I had the opportunity to be a participant on a few of the guided hikes with my own children and a few families from my son’s school. At one point, while hiking on the trail, one of my “mom friends” called out to our kids to “stay with the group, it might be dangerous up there.” Her comment gave me pause. Sure, as far as predators go, we’ve got our fair share: red-tailed hawks, coyotes, bobcats, and more. And yet I realized I am far more comfortable with my child running through the woods than I am with him running through the grocery store (trees don’t tend to give you disapproving looks, I suppose).
Her comment, however, is indicative of an unhealthy shift that makes moms into community pariahs, roaming kids into deviants, and “safe” kids into screen-watching, computer-clicking, tech-savvy individuals—who have limited confidence in themselves because they have not been able to interact and connect with other kids through real, unstructured, free-play types of activities in the outdoors.
While building a fort with our kids, another mother regaled me with a tale from her college days (mid 80’s) where their outdoor leadership club hitchhiked from Ohio to New Mexico to go backpacking for a week. “Of course, it was much safer then,” was her comment. Really? Or is it just easier to dismiss an act of borderline foolishness (or youthful ingenuity?) as typical of a different time—especially when that “time” itself didn’t involve the level of instant information (or dis-information) that exists right now.

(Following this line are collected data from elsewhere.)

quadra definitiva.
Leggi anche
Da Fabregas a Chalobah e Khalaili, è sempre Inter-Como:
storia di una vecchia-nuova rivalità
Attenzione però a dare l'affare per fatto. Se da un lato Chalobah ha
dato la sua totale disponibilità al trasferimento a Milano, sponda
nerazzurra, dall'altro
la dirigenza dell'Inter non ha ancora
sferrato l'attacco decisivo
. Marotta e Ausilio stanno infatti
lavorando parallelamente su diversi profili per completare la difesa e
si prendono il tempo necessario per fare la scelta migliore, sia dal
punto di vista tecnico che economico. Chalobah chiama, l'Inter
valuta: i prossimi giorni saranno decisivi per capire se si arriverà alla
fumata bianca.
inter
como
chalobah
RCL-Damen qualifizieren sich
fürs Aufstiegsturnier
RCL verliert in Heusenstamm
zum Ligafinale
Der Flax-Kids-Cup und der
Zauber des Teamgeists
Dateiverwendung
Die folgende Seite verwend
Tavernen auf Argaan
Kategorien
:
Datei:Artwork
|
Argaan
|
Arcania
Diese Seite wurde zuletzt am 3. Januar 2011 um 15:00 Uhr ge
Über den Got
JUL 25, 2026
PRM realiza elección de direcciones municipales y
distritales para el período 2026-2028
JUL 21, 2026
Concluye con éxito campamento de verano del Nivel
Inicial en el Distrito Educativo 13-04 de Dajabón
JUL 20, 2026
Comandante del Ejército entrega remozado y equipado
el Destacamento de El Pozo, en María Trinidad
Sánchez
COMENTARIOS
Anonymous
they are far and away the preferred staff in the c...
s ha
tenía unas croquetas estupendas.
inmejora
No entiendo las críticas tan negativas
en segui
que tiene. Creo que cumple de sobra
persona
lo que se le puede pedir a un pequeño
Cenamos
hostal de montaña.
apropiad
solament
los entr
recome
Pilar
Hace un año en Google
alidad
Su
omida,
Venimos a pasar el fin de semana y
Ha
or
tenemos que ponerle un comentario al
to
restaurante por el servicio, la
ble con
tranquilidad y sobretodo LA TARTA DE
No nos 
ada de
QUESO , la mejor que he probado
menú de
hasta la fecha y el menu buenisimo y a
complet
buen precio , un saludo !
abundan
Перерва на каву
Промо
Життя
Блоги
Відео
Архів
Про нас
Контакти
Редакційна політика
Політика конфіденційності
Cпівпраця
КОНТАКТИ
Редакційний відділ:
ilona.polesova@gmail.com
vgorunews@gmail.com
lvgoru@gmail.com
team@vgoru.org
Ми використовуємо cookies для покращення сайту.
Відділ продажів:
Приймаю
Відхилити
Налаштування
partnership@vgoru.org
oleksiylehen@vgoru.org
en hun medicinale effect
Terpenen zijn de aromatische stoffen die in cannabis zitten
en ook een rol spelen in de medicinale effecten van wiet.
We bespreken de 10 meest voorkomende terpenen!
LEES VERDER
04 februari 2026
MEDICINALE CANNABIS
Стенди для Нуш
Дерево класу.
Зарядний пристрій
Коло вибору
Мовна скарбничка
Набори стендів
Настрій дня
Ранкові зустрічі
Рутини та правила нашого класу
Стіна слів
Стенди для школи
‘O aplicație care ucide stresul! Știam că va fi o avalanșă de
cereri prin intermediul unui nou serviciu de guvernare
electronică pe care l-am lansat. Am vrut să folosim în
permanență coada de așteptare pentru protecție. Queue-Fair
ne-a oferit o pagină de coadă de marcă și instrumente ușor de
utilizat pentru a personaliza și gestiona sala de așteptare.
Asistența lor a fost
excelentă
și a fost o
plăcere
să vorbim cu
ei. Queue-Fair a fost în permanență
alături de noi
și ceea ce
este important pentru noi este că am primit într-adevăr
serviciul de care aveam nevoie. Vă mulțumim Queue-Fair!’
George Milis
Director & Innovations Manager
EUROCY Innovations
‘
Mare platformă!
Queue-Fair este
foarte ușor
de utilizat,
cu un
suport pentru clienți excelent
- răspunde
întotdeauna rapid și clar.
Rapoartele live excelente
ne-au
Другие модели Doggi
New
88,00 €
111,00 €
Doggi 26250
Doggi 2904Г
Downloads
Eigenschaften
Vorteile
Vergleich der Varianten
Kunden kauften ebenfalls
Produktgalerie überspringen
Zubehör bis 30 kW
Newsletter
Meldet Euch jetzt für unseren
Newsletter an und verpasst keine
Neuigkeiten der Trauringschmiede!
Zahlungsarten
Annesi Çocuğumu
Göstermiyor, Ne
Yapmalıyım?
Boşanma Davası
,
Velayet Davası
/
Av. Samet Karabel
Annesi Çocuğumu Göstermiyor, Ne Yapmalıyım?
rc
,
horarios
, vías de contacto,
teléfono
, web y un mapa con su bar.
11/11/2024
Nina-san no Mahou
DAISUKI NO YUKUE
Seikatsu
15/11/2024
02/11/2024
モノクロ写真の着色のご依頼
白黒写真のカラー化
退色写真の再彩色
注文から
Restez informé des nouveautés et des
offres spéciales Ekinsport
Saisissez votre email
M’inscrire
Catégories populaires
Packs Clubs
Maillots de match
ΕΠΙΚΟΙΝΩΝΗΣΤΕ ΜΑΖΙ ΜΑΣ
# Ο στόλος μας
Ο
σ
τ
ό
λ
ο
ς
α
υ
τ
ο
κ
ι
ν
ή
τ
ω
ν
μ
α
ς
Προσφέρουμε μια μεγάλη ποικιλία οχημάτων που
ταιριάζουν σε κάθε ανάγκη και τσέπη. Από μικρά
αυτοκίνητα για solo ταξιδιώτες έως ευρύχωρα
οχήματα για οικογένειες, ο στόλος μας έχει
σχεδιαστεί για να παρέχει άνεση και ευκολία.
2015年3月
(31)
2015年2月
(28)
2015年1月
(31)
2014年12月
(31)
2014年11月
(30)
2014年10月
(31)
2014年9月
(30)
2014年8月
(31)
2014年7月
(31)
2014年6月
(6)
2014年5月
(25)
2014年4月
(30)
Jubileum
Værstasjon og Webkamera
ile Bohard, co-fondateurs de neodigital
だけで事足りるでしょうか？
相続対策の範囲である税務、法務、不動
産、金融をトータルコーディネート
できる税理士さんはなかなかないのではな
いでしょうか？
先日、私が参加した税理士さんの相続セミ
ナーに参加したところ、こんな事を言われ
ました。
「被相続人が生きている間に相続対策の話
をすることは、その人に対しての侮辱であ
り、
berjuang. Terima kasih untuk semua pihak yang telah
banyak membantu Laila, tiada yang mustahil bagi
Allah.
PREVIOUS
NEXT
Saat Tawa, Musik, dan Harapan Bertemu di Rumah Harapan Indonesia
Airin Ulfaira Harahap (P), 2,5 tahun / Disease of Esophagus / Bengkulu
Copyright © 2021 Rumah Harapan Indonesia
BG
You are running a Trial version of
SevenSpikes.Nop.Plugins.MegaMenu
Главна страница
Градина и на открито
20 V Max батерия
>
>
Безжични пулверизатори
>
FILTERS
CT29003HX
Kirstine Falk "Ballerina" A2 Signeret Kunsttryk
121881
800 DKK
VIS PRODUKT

As parents and as youth development professionals, it is our responsibility to take care of our kids and the kids enlisted to our care, and to help them become responsible, productive, happy adults. It is our responsibility to assimilate as much information as possible and make responsible decisions regarding the well-being of our kids and campers. It is also our responsibility to allow them the freedom to make mistakes, deal with consequences, and to feel empowered by the good choices they can and will make.
I can only hope that, when and if my kids have the opportunity to walk to school, or go on a Lone Vigil backpacking trip by themselves, or ride their bikes to a friend’s house (with or without a parent at home), I will have equipped them with enough information to make informed, wise decisions. And, if their decisions aren’t the best, that—with a loving heart--I can help them understand and deal with the consequences, then grow and learn from the experience. One of my favorite bloggers, Lenore Skenazy says, "That’s why it’s called “self-esteem.” Not “parent-assisted esteem.”
As we all watched our kids tripping over roots without tears, getting poked in the eye with branches and laughing, slipping on moss covered rocks and quickly dusting off pants, lifting heavy logs as a team, sharing a treasured feather with a friend, chatting together in the outdoor lunch buffet line, and safely leading each other on a blindfolded trust walk through an aspen grove—I think we all realized a lesson about how strong and powerful and wise our kids really can be….and already are.